PROBLEM REQUIREMENTS:
In the travel diary below, list every place named in the bracketed caption under the date 19.06.79.

Finally in Paris – didn’t think I’d be as excited as I am [..] We got here about 11 p.m. [..] We went for a walk – I just couldn’t resist – we’re in the Latin Quarter off Bvd. St. Germain – not far from the university, Bvd. St Michel & a few blocks from the Seine & Notre Dame & all that – Super! Hotel is fine, not sure where one (if one) takes a bath/shower – sink & bidet in the room…

Spent today photographing shows where there were too many people before (at opening) – left Lausanne at 5.30.

Switzerland was very expensive – France is too, but just a little less so. Since we’re here a bit longer, will really be able to manage the meals of wine/cheese etc. – weren’t long enough in Lausanne – especially as today was Sunday & there everything (markets etc.) were closed.

—————–

18.06.79
[Lausanne. Place de la Fontaine de la Palud]

Lausanne card, but really am in Paris — Today we were all off on our own (or in twos) etc. — Michelle organizing things for the next few days — I started out with previous room mate — to practise catching Metro etc — then most afternoon on own — shopped for food and bought a little pot to boil water in — so very nice to be here — walked past where Jo & I stayed — we’re a few blocks from there — didn’t go to any museums or sights — just walked back to have my wine & cheese — nice to be able to more or less do without a map (though I have one) — I’m surprised at how excited I am to be in Paris — didn’t expect that! Don’t feel need to rush off & see or do everything — just be here — however, programme gets under way again tomorrow & that’s nice too — especially for me — will be places & shows I haven’t seen. Remember us at Eiffel, Montmartre etc. & that’s nice.

———–

19.06.79
[Paris. Perspective sur la Seine et l’Île de la Cité. Au-delà du Pont des Arts et du Pont Neuf on aperçoit la Conciergerie, la Ste-Chapelle et Notre-Dame]

Went today to see an exhibition of crafts, including some fine weaving, at Canadian House — Mariette there too (she arranged the exhibition — big wheel in Canada Council) — apparently it has been well received by the super critical French — In the afternoon off to see a large exhibition of tapestries in the Grand Palais — some good, some bad, but really good to be able to see so much — to look & look & look — I have about a ton of slides and catalogues — then in the evening we decided to all have a picnic in the Luxembourg Gardens — so everyone went shopping for bread, wine, cheese, fruit etc — it was great — (there’s a food market across from our hotel — today it was open — super stuff!) Tomorrow we’re off to see the Gobelin tapestry factory — we really do lots of walking, though the wine etc. probably cancels all the benefits. Traffic in Paris is incredible — it is really “creative driving” — don’t know how they survive (but most cars are dented & scratched anyway) — I have some Polish vodka for you.

DATA PROVIDED:
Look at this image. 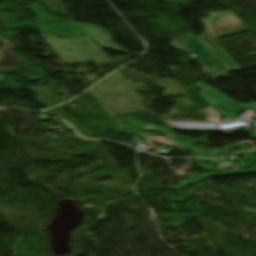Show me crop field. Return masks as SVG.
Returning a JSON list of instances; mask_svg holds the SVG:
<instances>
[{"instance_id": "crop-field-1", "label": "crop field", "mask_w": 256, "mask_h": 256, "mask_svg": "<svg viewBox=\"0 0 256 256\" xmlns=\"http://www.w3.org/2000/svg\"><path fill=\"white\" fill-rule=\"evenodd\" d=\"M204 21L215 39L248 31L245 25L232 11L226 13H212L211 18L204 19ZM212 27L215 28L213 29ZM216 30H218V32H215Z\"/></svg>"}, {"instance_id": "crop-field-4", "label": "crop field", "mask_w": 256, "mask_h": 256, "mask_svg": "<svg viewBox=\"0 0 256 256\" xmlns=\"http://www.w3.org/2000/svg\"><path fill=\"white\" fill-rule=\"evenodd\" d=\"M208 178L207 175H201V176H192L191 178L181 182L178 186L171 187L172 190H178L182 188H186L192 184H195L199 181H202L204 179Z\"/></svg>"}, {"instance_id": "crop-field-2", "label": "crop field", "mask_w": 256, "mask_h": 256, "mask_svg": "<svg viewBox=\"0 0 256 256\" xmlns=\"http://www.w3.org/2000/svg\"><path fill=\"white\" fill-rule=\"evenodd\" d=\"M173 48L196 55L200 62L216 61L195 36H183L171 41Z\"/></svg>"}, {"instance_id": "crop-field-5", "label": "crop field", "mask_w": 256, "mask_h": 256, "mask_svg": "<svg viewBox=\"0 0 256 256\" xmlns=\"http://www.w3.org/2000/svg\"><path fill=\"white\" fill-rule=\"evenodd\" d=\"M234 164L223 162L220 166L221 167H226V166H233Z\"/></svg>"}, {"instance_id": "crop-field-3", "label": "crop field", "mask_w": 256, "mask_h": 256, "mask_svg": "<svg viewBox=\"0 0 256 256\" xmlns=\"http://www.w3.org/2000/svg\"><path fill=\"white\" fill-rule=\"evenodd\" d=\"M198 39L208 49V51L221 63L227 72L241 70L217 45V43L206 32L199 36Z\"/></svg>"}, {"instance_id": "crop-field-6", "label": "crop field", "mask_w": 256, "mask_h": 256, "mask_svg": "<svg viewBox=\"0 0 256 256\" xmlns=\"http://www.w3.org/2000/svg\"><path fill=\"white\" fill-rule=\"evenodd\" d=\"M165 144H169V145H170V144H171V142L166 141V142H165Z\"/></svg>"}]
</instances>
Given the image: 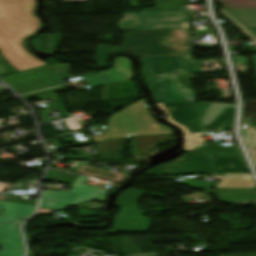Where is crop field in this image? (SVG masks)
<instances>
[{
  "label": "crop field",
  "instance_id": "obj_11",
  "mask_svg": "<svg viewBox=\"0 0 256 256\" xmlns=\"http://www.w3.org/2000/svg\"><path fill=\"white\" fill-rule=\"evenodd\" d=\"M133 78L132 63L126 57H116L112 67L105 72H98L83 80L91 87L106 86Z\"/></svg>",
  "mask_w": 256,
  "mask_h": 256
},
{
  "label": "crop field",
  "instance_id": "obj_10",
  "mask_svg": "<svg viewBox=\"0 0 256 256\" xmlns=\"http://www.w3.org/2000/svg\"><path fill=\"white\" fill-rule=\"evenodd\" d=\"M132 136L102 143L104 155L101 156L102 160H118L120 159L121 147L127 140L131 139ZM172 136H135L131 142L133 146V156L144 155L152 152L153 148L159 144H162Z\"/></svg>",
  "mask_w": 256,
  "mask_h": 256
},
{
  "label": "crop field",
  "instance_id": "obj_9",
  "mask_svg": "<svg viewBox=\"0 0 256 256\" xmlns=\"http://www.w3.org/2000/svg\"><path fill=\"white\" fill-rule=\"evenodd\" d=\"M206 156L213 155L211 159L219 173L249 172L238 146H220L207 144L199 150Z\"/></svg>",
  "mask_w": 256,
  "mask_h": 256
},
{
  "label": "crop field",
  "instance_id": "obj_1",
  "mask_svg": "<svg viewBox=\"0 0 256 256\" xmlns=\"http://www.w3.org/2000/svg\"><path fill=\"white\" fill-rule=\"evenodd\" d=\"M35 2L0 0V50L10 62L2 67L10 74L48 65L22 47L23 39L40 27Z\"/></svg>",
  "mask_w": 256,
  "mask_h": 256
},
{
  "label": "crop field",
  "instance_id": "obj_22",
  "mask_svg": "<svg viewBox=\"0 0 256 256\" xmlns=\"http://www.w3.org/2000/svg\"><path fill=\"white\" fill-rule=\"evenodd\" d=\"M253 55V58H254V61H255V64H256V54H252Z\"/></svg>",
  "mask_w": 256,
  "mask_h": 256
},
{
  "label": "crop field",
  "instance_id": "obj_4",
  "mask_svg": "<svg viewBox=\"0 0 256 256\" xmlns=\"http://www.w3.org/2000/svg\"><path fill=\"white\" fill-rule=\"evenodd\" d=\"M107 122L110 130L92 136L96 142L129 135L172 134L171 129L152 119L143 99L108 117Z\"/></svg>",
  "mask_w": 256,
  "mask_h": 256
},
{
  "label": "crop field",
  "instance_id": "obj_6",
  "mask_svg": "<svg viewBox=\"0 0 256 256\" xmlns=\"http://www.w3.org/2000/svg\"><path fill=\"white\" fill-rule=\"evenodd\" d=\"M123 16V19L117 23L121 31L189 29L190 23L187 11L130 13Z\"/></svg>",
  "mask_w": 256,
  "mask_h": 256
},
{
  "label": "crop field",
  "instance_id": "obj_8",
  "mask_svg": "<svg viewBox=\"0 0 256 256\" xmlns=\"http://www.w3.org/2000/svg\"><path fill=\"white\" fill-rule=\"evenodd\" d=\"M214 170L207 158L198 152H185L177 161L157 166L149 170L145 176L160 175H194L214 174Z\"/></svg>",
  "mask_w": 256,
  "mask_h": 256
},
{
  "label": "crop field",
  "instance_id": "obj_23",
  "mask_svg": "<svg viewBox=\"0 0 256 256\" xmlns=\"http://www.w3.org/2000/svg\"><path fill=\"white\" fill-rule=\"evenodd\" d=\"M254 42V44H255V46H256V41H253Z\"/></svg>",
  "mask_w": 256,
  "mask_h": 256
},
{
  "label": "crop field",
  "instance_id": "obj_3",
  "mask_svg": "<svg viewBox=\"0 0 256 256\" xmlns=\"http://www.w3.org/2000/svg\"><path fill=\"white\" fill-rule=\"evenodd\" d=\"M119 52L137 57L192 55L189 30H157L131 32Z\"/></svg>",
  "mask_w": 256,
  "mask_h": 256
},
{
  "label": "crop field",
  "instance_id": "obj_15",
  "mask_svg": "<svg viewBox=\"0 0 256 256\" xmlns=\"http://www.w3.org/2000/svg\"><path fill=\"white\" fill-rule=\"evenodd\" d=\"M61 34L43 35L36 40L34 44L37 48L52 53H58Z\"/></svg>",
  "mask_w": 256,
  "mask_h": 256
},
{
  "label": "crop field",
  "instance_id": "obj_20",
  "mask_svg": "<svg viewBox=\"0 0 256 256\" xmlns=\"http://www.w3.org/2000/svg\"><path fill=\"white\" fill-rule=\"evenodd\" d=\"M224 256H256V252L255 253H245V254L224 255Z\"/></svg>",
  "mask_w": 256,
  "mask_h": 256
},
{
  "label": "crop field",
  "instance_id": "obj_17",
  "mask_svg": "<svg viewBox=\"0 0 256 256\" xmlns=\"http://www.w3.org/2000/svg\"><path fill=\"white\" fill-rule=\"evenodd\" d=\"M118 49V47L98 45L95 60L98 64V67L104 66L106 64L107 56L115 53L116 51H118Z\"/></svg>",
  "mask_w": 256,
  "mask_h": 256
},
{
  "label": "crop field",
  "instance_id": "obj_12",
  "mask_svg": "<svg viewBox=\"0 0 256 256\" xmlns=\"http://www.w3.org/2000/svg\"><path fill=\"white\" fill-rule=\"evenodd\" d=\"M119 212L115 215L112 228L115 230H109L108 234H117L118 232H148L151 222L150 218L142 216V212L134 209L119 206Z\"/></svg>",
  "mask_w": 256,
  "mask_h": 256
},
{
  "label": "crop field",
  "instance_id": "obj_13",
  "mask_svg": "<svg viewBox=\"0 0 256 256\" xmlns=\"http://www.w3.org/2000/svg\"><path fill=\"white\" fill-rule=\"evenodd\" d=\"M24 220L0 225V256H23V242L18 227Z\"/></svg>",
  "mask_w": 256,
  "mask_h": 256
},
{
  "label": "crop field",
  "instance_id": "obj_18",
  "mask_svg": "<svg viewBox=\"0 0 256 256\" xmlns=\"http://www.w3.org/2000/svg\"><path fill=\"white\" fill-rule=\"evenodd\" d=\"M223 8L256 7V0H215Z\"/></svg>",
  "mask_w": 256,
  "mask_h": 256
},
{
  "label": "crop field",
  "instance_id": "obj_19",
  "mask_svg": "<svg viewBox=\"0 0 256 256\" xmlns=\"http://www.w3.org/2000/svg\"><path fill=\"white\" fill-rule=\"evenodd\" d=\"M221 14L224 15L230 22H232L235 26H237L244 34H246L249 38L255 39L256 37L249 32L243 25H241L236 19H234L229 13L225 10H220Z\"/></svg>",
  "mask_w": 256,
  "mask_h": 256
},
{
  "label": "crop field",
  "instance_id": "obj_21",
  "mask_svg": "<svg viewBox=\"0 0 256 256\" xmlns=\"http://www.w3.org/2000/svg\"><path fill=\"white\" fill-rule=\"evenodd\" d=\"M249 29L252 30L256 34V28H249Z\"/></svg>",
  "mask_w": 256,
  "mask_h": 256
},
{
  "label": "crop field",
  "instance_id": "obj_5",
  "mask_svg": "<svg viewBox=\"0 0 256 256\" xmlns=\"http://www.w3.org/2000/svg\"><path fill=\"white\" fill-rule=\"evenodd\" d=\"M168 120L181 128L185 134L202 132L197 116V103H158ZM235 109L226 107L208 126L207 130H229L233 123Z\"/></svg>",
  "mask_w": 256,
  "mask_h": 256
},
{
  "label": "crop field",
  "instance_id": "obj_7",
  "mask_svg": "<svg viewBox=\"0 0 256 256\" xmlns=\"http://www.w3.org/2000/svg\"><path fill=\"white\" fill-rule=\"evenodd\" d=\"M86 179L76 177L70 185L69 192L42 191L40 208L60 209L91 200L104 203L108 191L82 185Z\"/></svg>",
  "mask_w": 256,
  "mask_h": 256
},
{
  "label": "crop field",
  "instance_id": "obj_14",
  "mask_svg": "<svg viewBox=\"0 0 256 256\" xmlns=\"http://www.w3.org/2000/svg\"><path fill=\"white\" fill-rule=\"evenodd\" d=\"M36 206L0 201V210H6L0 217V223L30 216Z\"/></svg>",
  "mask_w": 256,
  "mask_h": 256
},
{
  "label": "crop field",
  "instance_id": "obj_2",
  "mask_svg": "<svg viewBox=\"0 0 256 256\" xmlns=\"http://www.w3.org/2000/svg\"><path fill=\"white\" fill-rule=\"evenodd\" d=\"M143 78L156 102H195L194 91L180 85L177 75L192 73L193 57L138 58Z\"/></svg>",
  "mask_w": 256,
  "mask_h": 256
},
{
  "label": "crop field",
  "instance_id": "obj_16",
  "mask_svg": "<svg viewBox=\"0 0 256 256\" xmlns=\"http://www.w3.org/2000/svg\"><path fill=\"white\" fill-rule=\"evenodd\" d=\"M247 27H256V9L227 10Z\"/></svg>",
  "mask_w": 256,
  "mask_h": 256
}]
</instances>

THE REPLY:
- Paris
- the Seine
- Île de la Cité
- Pont des Arts
- Pont Neuf
- the Conciergerie
- Ste-Chapelle
- Notre-Dame